Food troughs at Whole Foods

    • I rarely saw smokers
    • the lack of scooters and motorcycle (I saw 6 in a ten-day period compared to 6 every second in Nice)
    • air conditioning blasting cold air in the airport and basically everywhere (in September)
    • homogeneous neighborhoods/residences, based on economic status
    • right turn on red light allowed (illegal in France)
    • the vast number of churches in any given area
    • uniform color of U.S. money (except for the purple five on the back of a $5 bill – why is it like that, by the way?)

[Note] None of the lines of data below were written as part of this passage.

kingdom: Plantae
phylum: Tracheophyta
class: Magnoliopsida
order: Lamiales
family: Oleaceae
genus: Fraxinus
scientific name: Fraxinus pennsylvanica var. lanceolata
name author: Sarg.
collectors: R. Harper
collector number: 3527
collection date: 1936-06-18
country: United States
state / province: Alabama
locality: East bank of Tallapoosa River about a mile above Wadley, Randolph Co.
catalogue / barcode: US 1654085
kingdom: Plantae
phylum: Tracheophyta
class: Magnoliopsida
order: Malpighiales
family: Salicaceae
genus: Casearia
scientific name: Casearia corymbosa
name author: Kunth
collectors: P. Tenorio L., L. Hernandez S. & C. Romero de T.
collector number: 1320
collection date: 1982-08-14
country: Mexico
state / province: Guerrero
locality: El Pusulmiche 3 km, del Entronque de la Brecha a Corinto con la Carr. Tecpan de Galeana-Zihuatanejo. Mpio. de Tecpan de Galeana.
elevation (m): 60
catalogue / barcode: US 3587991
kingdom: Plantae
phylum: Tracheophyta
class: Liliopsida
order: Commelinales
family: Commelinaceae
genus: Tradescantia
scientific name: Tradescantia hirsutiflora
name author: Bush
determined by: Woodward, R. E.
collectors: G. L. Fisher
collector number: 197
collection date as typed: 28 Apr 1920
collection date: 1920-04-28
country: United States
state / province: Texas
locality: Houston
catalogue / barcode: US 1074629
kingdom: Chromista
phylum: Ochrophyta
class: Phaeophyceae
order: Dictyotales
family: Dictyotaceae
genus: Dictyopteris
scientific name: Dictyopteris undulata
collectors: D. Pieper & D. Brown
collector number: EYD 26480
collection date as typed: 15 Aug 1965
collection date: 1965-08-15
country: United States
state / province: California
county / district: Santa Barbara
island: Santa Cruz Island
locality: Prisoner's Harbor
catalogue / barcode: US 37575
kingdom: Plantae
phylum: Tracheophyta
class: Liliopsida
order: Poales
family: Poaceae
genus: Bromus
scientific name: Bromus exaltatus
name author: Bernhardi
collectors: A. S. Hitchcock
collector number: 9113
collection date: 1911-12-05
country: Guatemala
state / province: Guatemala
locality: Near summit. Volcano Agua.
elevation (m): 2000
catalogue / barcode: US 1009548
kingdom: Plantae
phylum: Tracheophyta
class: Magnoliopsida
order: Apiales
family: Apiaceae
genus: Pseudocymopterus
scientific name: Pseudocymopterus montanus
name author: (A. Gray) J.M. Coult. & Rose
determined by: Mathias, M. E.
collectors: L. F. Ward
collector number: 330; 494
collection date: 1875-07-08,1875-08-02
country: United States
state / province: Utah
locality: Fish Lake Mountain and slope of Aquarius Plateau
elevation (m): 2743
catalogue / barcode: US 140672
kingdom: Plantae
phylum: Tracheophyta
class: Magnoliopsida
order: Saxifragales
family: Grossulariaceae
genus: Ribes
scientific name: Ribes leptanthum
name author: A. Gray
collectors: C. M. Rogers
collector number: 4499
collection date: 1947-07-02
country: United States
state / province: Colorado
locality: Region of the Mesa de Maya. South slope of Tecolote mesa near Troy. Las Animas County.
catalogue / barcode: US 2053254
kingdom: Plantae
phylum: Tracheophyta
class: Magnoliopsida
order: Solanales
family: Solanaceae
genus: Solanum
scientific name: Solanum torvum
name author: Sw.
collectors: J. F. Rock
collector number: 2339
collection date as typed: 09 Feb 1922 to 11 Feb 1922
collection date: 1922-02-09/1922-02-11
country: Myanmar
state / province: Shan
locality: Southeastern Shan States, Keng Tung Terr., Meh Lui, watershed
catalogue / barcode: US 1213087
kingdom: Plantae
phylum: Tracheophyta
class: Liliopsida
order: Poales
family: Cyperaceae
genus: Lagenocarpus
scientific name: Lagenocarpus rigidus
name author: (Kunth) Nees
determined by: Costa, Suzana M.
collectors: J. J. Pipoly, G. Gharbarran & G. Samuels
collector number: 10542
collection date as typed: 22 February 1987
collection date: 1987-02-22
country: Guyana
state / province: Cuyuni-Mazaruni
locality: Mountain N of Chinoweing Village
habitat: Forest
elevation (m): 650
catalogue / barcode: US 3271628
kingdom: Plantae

The most notable difference is the friendly and helpful customer service in the U.S., which is generally not considered automatically included in one’s job in France (unless they are indeed working in a customer service department); therefore, they tend to do only the job they are paid to do.

STEREOTYPES:
French Television Channel One’s website recently posted what they view as “Americans’ Top Ten French Stereotypes” (link list is in English) of the French. What do you think of this list? Have you personally experienced any of these?

I believe one needs to travel with an open mind, leaving behind expectations of how they think things should be, in order to have a fulfilling and enlightening journey.  Bon Voyage & Bienvenue!